That may sound odd to you but here is my backstory: I am a survivor. I survived being molested by multiple family members for the majority of my childhood from the age of five until twelve. I told the adults in my life and nothing was done. They did not believe me.

I grew up feeling like my body did not belong to me if other people did what they wanted to do to me and I did not have a say in it. My "no" was ignored and I felt voiceless and abandoned. For years I was not kind to myself and nor were other people. I felt worthless. 

 

 I carried that childhood trauma with me for a long time. It impacted all of my relationships. I became a people pleaser, always saying "yes" even when I really wanted to say "no."  Always trying to be the peacemaker, and being a "good girl." That behavior just led to toxic and abusive relationships where I just went with the flow and did not express how I really felt about things. I did not have any boundaries and I allowed people to treat me poorly because that is how I treated myself.  My self-esteem was low, I felt beat down. I was easy prey for narcissistic men.

Childhood trauma is real. It took me seeing a therapist to recognize how deep and real it is. I have been suppressing things for years. Isolating myself from people because hell yea I have trust issues. Yes, I am guilty of putting a wall up so people can only get so close to me because betrayal hurts. And the ultimate hurt is not having the adults in your life believe you when you tell them somebody is touching you. I carried that resentment around for a long time, a very long time. When I was ready, I released all the anger and resentment that I was tightly holding on to.
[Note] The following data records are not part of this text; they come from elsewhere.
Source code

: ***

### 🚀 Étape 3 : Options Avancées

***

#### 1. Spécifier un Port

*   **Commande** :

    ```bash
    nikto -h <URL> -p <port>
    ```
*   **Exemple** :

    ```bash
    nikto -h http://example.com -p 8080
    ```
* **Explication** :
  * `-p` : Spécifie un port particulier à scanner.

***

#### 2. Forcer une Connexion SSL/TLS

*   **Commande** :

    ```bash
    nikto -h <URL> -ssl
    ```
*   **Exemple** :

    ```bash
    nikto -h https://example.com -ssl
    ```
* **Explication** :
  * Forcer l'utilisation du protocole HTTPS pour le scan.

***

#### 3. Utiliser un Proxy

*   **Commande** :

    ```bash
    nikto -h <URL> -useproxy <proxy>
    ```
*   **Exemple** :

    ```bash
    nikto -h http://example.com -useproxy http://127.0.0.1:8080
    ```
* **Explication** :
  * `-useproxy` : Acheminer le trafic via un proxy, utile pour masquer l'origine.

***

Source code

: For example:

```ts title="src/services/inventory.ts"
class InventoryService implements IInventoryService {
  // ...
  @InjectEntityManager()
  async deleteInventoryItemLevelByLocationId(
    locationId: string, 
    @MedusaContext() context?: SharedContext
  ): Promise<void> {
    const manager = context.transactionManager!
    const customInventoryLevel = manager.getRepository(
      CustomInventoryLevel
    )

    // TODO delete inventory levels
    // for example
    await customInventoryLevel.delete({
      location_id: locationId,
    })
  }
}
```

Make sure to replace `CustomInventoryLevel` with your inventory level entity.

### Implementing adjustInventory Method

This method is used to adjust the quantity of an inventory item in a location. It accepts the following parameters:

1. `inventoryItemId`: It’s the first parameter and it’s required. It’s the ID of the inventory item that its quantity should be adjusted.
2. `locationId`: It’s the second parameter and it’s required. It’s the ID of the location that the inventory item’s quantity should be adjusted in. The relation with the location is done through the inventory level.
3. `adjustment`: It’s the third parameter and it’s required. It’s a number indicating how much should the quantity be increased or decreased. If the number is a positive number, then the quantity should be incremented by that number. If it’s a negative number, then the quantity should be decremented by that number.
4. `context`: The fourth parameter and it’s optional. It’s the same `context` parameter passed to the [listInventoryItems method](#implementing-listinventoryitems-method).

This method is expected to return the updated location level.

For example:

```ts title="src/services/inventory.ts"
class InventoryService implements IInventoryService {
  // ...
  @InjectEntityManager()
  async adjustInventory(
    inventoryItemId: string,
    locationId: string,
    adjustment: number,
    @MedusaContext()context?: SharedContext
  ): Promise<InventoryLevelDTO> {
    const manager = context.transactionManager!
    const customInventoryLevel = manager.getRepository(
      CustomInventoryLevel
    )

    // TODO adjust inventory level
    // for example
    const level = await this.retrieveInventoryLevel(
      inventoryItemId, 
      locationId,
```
I also released the shame of being a child who has been sexually abused who no one believed to later become a victim of sexual assault in college and not telling anyone, because who was going to believe me? 

 

Why do I specialize in women boudoir photography? Because every woman needs to feel ownership of their body. Boudoir sessions should be done for yourself, not your spouse or partner! Sessions at Renee Buckles Photography are designed for women to experience the freedom of just being their authentic selves and letting go of the labels that society has placed on them. 

I photograph women's boudoir because Boudoir Photography is an intimate act of self-love that allows you to create beautiful portraits and every woman should feel ownership of HER body and know that she is indeed worthy.